ACTION OF CARBON-DIOXIDE ON HYPOXIC PULMONARY VASOCONSTRICTION IN THE RAT LUNG - EVIDENCE AGAINST SPECIFIC ENDOTHELIUM-DERIVED RELAXING FACTOR-MEDIATED VASODILATION

Objectives: The effect of hypercapnia on pulmonary vascular tone is controversial with evidence for both a vasoconstrictor and vasodilator action. The objective of this study was to investigate the possibility that this dual response to CO2 could be explained by a direct constrictor action on smooth muscle and an indirect dilator action via the release of endothelium-derived relaxing factor. The effect of ventilation with hypercapnia (FICO2 0.15) on pulmonary pressor response to hypoxia (FIO2 0.3) was investigated. Design: Prospective, randomized study. Setting. The National Heart and Lung Institute, UK. Subjects: The isolated, blood-perfused rat lung.

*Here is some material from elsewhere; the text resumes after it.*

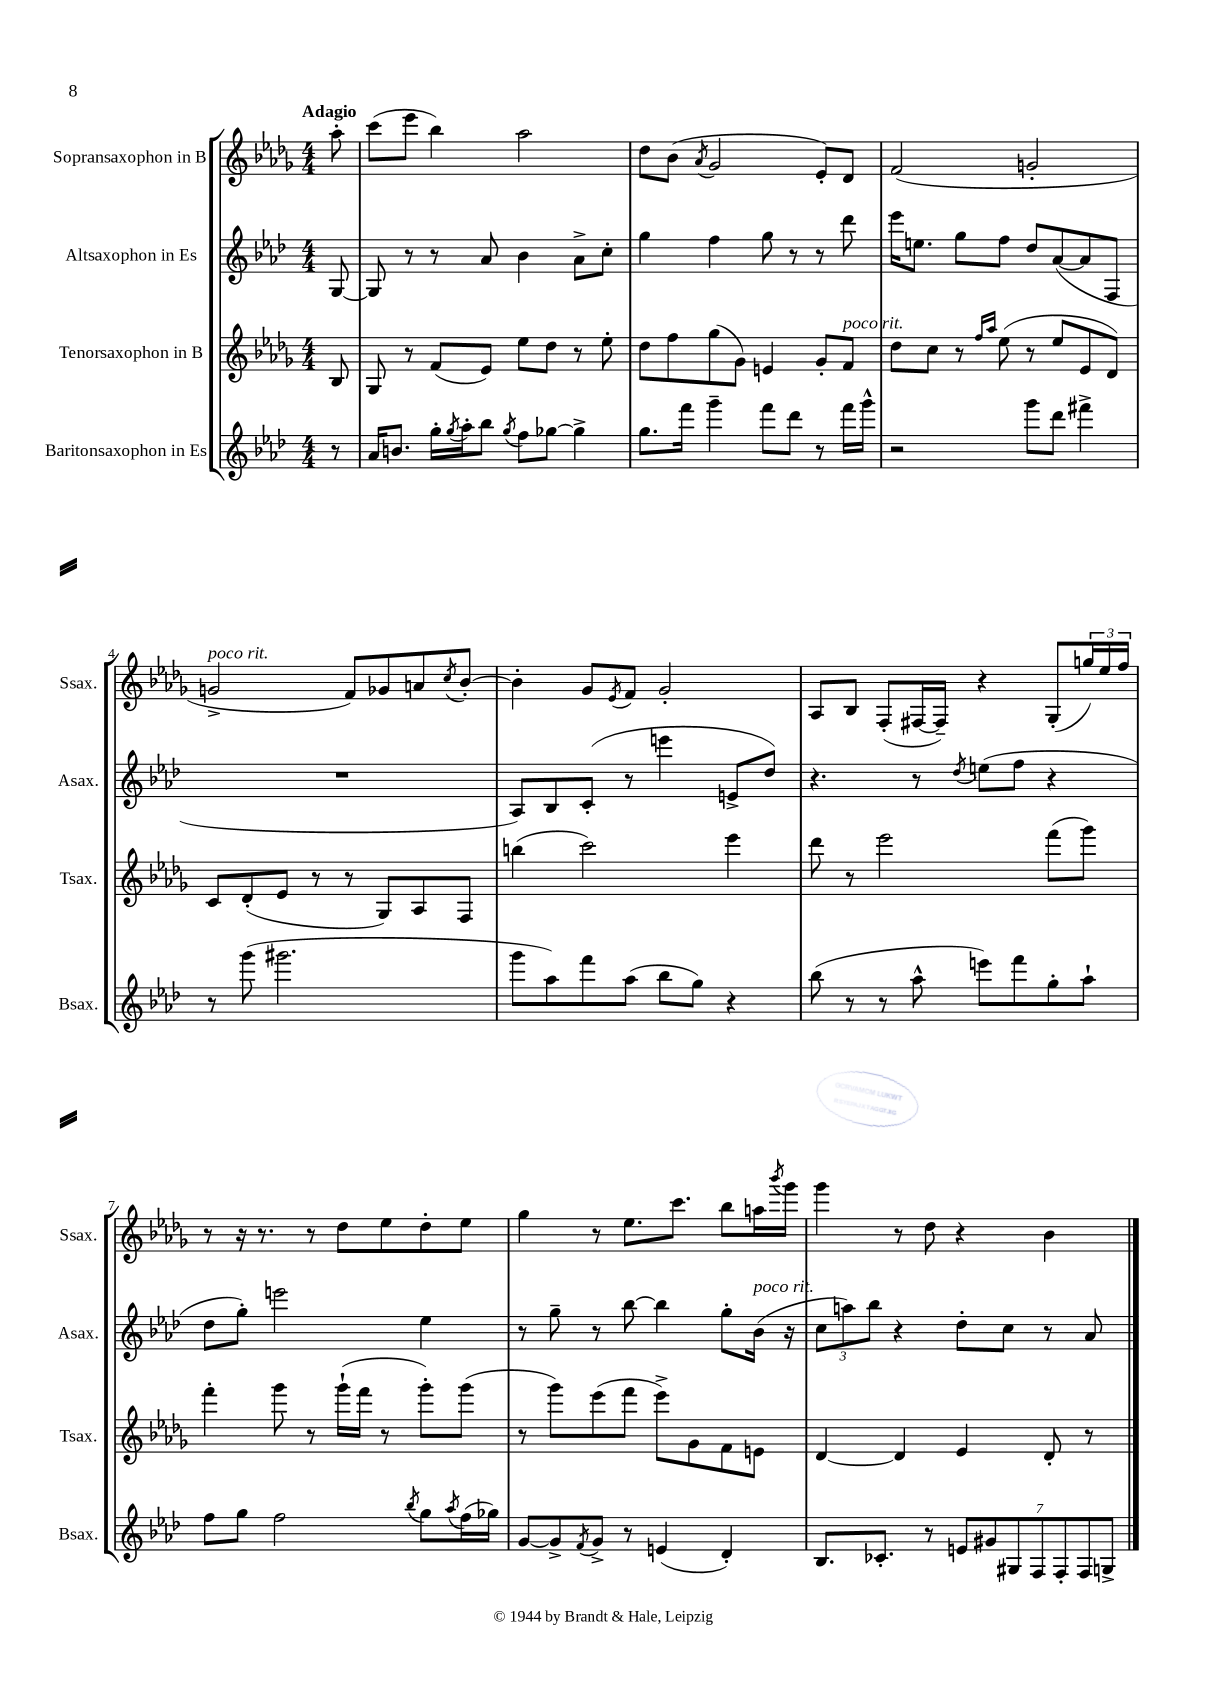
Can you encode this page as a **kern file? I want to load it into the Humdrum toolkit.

Interventions: Angiotensin-II and a blocker of endothelium-derived relaxing factor synthesis, N(G)-monomethyl-L-arginine (L-NMMA). Measurements and Main Results: The vasomotor effect of hypercapnia depended on pulmonary arterial pressure. Under resting tone, CO2 acted as a mild constrictor (change in mean pulmonary arterial pressure from 14 +/- 2 to 15 +/- 2 mm Hg, n = 4; p < .05. At increased tone, induced either by hypoxia or Angiotensin-II, CO2 was a vasodilator. Thus, hypoxia increased mean pulmonary arterial pressure from 17 +/- 2 to 32 +/- 2 mm Hg (n = 8;p < .01), but simultaneous ventilation with hypoxia and hypercapnia reduced this by 16 +/- 1% (p < .01). Angiotensin-II (1 mug) increased pulmonary arterial pressure from 14 +/- 2 to 39 +/- 5 mm Hg (n = 8; p < .01), but with hypercapnia, this angiotensin-induced pulmonary vasoconstriction was reduced by 18 +/- 6% (p < .001). The reduction in hypoxic pulmonary vasoconstriction induced by hypercapnia was not significantly different from that seen with Angiotensin-II hypercapnia. Blocking endothelium-derived relaxing factor synthesis using 30 muM N(G)-monomethyl-L-arginine did not significantly change either basal pulmonary arterial pressure or the response to hypercapnia, but increased hypoxic pulmonary vasoconstrictor by 24 +/- 4% (n = 4;p < .01). There was no significant difference between the change in hypoxic pulmonary vasoconstriction induced by hypercapnia after saline control (21 +/- 8% decrease) and the change in hypoxic pulmonary vasoconstriction caused by CO2 after 30 muM L-NMMA (25 +/- 10% decrease, p < .05, n = 8). Conclusion: Endothelium-derived relaxing factor seems unlikely to specifically modulate CO2-induced vasodilation in the rat pulmonary circulation.